Reproduce, character for character, every line in the rows below from the one containing "van de accu" down to the one containing "hieraan bijdragen. De", both included.
Top of DATA RECORDS
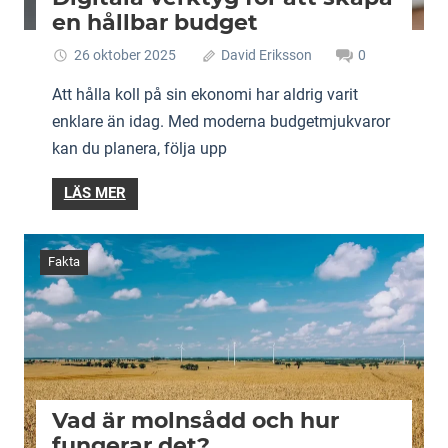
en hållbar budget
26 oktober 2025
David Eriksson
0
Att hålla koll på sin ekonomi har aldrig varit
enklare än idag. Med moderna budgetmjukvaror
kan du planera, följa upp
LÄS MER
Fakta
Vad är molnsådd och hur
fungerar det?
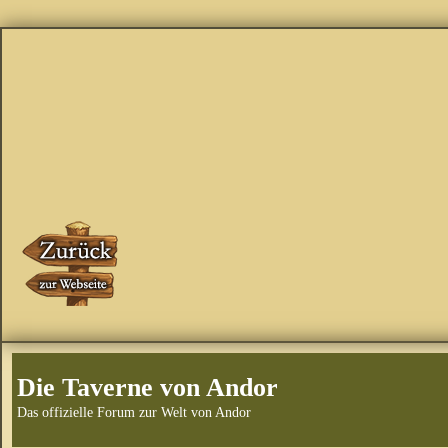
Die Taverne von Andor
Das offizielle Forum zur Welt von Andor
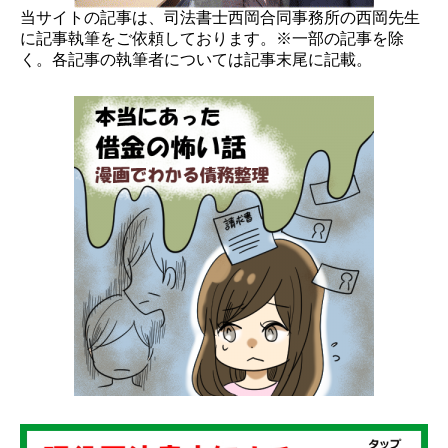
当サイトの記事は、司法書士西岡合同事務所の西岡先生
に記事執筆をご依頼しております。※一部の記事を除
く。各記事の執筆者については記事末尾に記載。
Bottom of DATA RECORDS
Top of DATA RECORDS
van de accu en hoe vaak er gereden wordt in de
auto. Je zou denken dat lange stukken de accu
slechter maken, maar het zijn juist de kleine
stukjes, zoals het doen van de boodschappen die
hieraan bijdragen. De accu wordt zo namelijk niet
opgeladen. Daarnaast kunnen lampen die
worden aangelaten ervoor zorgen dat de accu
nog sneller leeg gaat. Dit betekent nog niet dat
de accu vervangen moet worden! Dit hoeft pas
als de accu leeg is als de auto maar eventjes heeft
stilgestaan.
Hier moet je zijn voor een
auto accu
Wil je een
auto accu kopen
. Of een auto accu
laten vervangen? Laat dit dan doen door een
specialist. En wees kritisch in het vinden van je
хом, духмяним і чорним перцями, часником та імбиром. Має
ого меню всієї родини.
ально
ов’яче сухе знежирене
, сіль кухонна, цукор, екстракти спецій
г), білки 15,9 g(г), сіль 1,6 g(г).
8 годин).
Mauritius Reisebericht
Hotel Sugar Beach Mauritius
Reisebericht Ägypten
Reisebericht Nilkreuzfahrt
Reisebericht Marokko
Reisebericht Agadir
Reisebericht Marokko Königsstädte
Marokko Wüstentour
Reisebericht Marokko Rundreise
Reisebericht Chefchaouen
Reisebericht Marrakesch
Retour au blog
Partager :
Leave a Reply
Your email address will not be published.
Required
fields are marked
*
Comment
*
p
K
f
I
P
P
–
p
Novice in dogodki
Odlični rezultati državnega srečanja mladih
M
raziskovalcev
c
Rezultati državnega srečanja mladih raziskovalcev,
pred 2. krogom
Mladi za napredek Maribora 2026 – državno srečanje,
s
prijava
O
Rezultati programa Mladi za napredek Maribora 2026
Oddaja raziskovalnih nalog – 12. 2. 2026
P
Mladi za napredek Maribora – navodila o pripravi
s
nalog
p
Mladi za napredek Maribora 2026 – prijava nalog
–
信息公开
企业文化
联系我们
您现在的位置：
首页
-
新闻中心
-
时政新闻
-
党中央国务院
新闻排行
Bottom of DATA RECORDS
• _RESULT OF THIS EXERCISE_
van de accu en hoe vaak er gereden wordt in de
auto. Je zou denken dat lange stukken de accu
slechter maken, maar het zijn juist de kleine
stukjes, zoals het doen van de boodschappen die
hieraan bijdragen. De accu wordt zo namelijk niet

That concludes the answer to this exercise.